> _Material provided_:

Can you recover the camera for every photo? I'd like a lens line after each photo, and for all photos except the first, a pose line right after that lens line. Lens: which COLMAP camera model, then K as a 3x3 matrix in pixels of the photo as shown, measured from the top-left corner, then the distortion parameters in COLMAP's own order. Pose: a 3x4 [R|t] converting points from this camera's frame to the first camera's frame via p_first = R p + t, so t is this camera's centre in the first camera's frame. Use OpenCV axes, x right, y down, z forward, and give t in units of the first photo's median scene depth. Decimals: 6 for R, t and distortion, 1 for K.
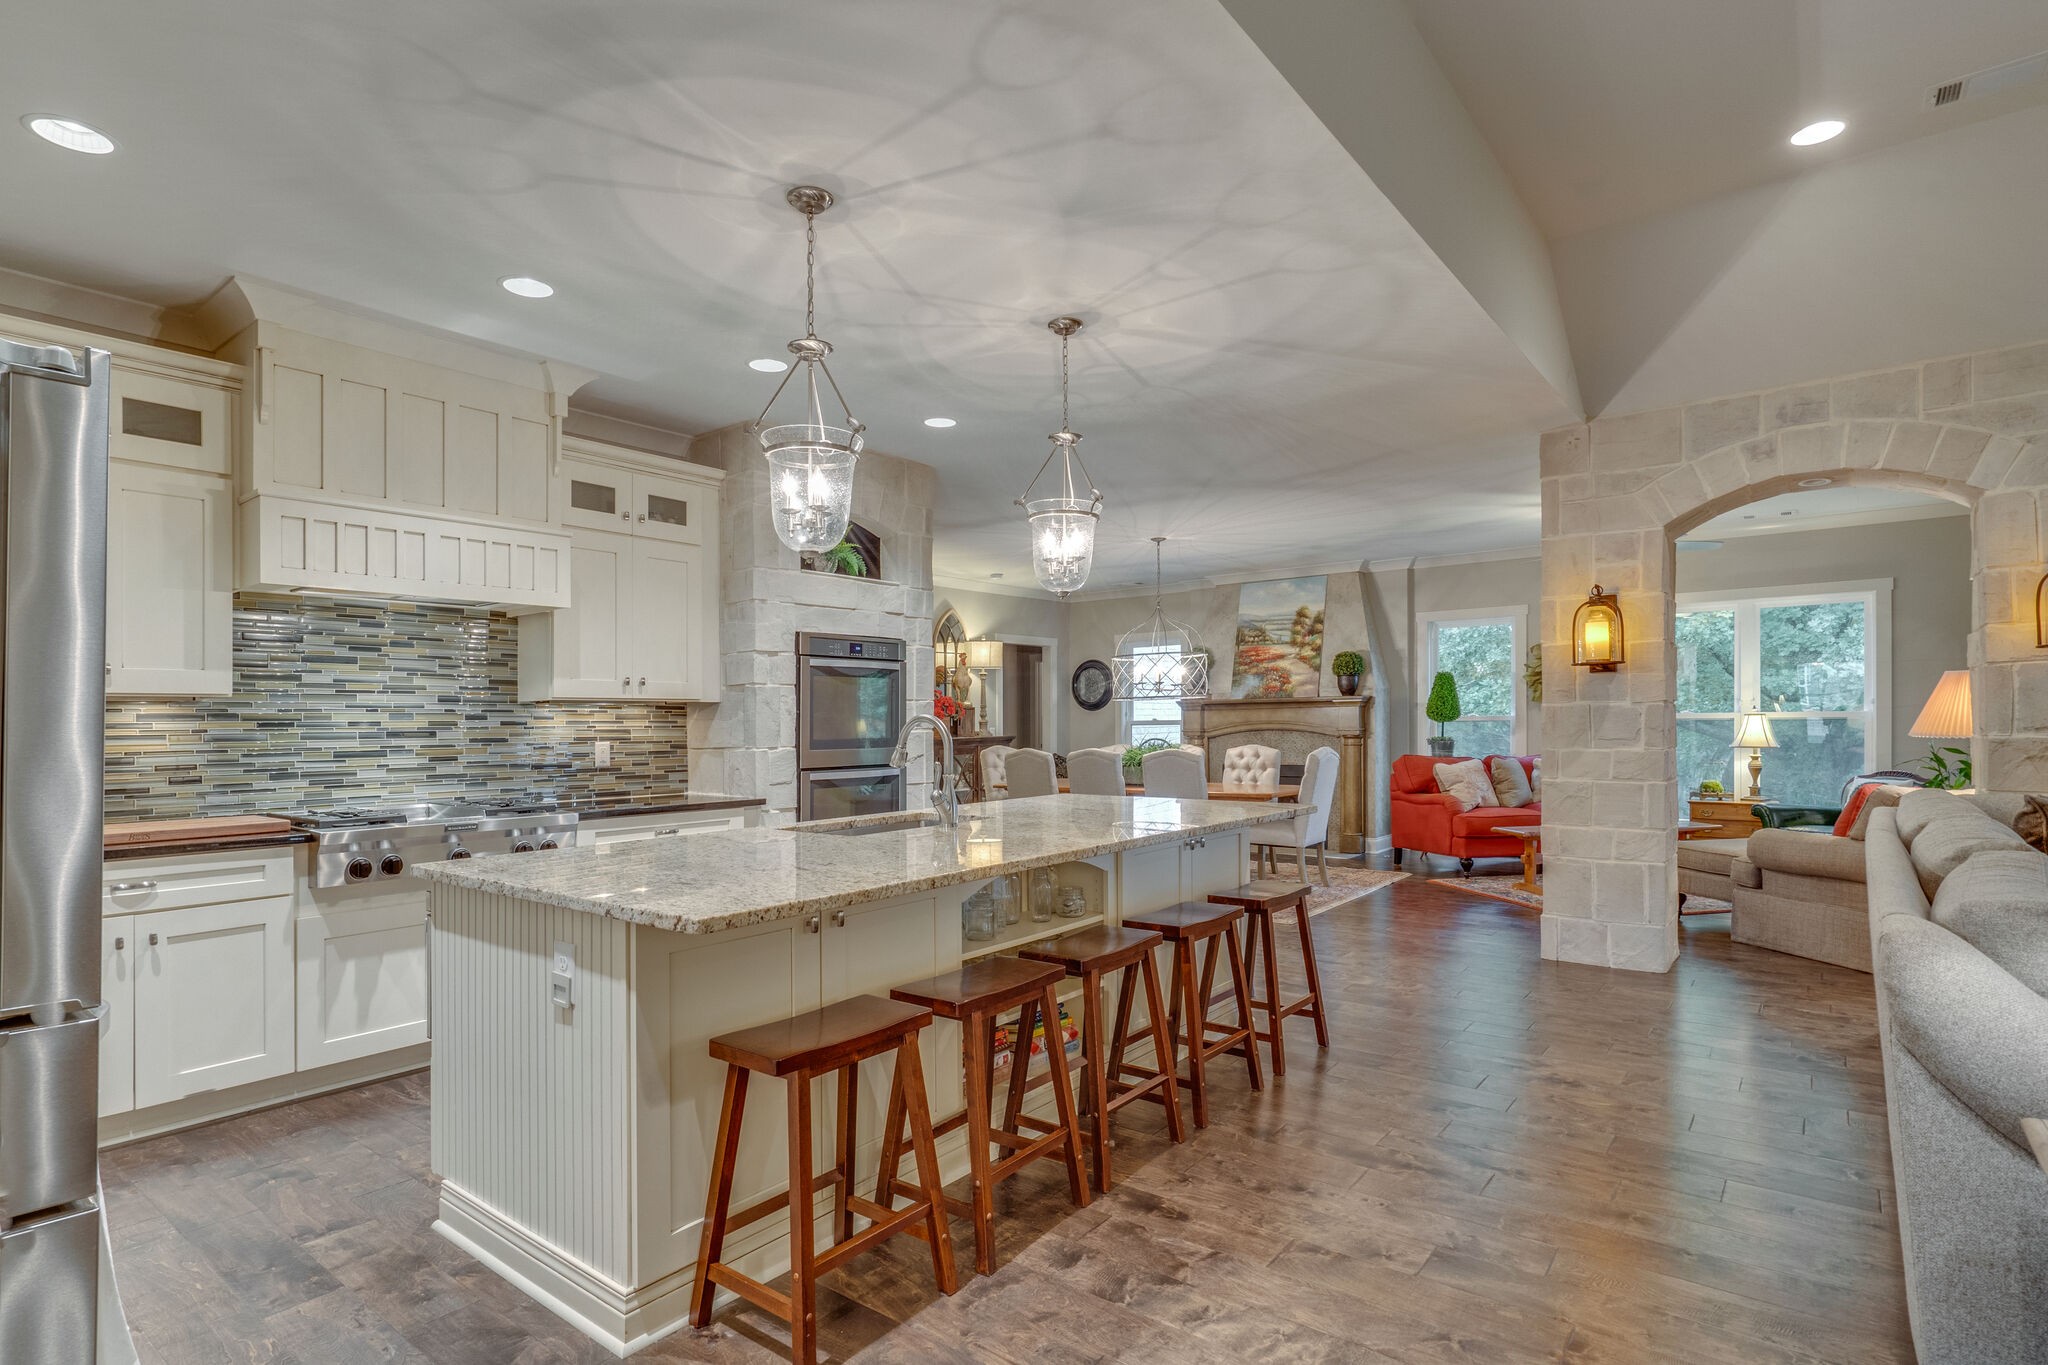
lens RADIAL K [[1025.4, 0, 1029.2], [0, 1025.4, 727.4], [0, 0, 1]] dist [-0.004097, 0.004168]
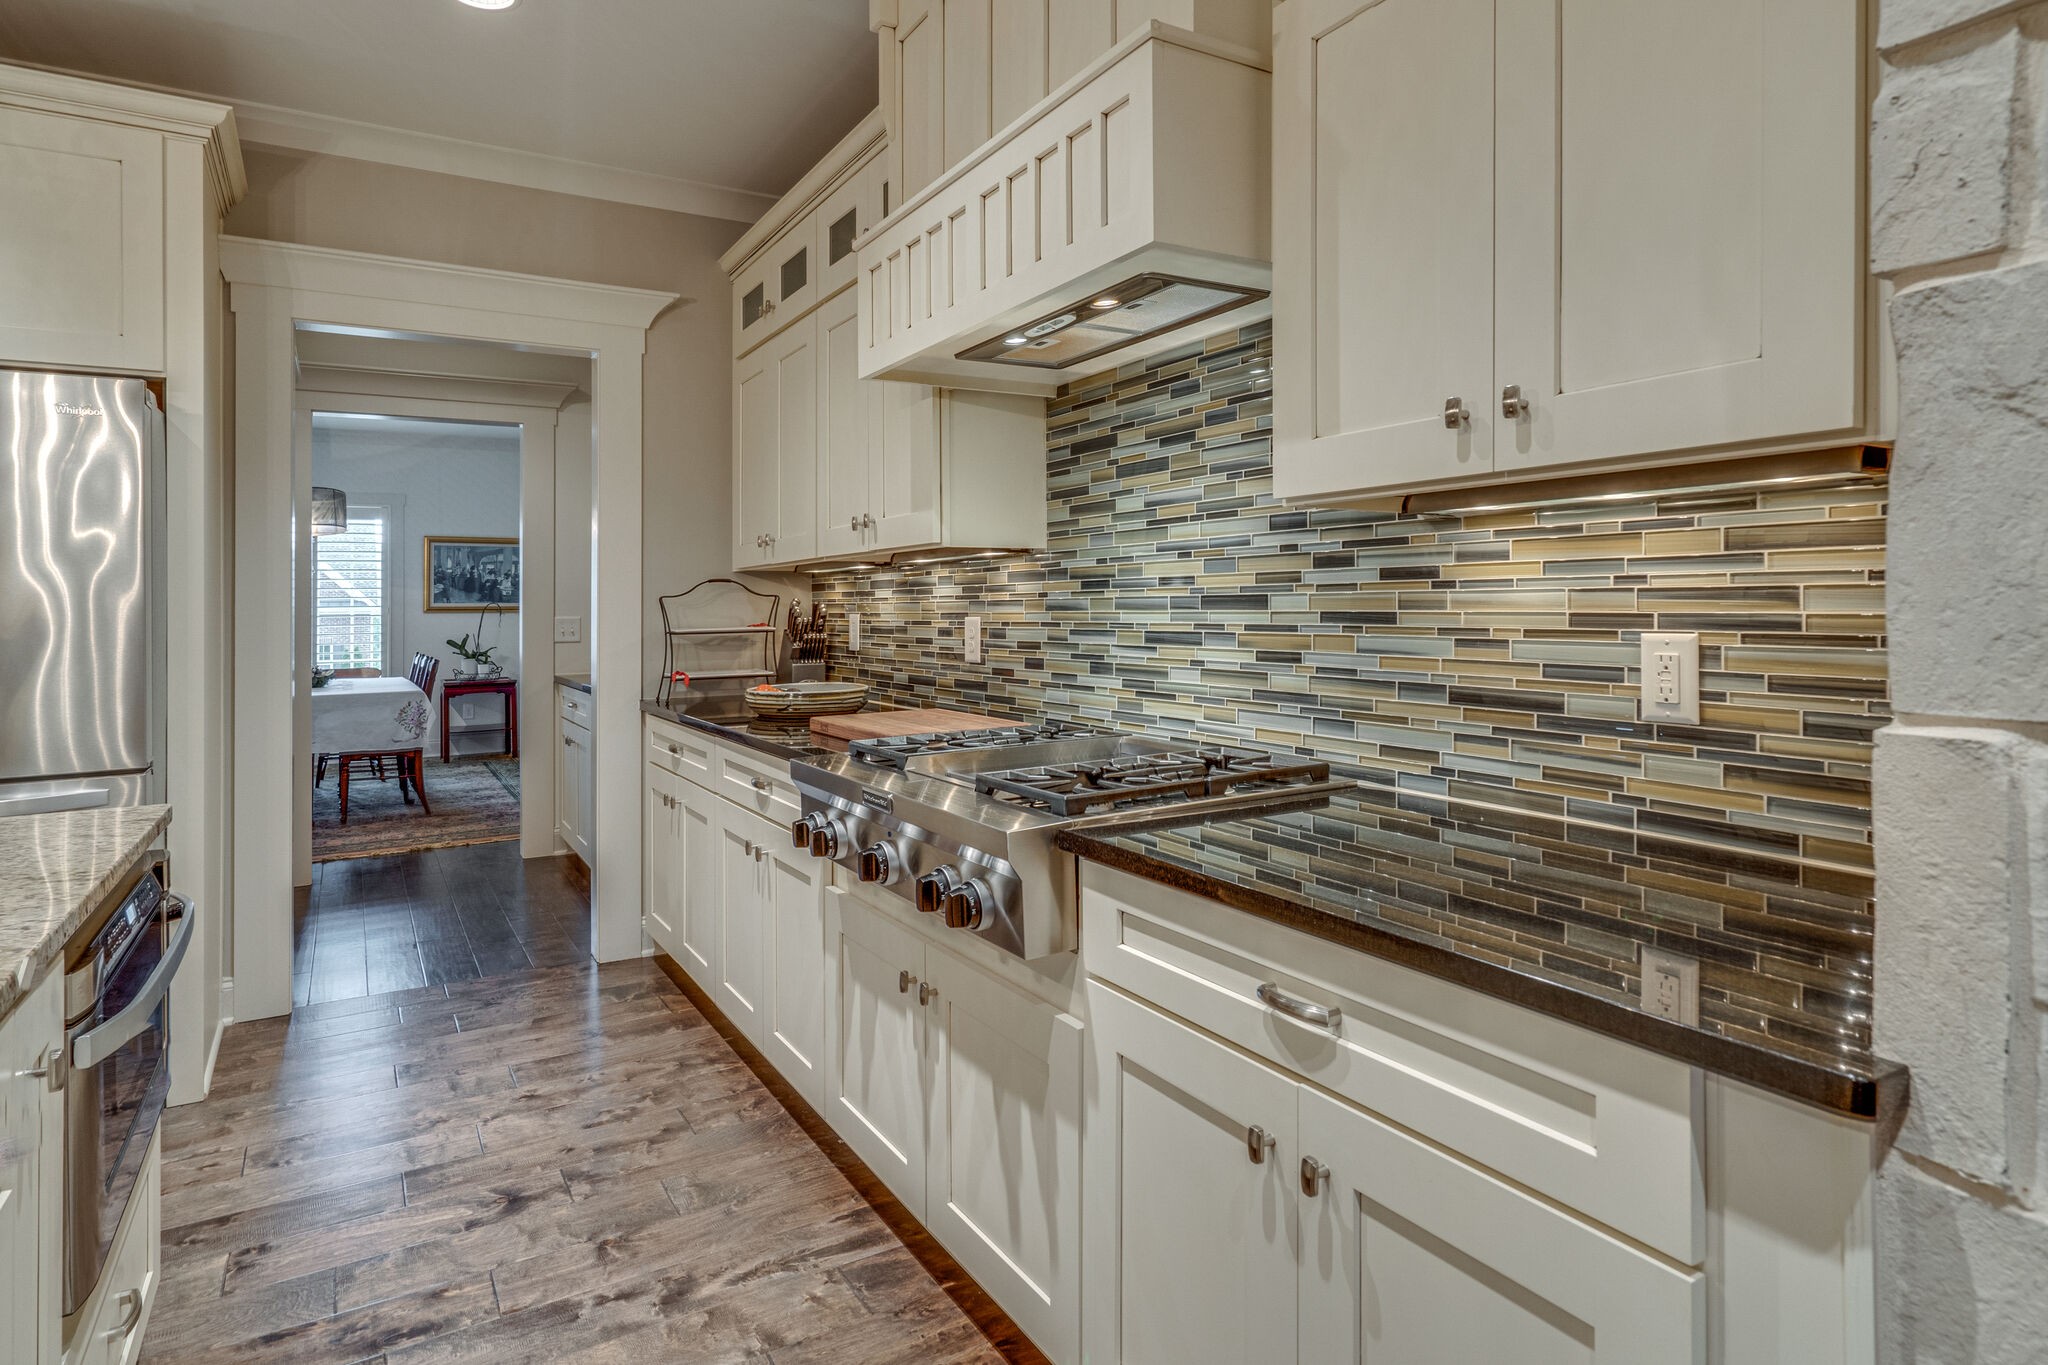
lens RADIAL K [[1078.9, 0, 1009.2], [0, 1078.9, 597.4], [0, 0, 1]] dist [-0.016782, 0.000743]
pose [[-0.350210, 0.002483, -0.936668, -0.095849], [0.005138, 0.999987, 0.000730, 0.004197], [0.936657, -0.004558, -0.350218, 1.098547]]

> _What is needed_: Reproduce the data verbatim. Do not carry any picture into the copy.

> _Result of the task_:
Can you recover the camera for every photo? I'd like a lens line after each photo, and for all photos except the first, a pose line right after that lens line. Lens: which COLMAP camera model, then K as a 3x3 matrix in pixels of the photo as shown, measured from the top-left corner, then the distortion parameters in COLMAP's own order. Pose: a 3x4 [R|t] converting points from this camera's frame to the first camera's frame via p_first = R p + t, so t is this camera's centre in the first camera's frame. Use OpenCV axes, x right, y down, z forward, and give t in units of the first photo's median scene depth. Decimals: 6 for R, t and distortion, 1 for K.
lens RADIAL K [[1025.4, 0, 1029.2], [0, 1025.4, 727.4], [0, 0, 1]] dist [-0.004097, 0.004168]
lens RADIAL K [[1078.9, 0, 1009.2], [0, 1078.9, 597.4], [0, 0, 1]] dist [-0.016782, 0.000743]
pose [[-0.350210, 0.002483, -0.936668, -0.095849], [0.005138, 0.999987, 0.000730, 0.004197], [0.936657, -0.004558, -0.350218, 1.098547]]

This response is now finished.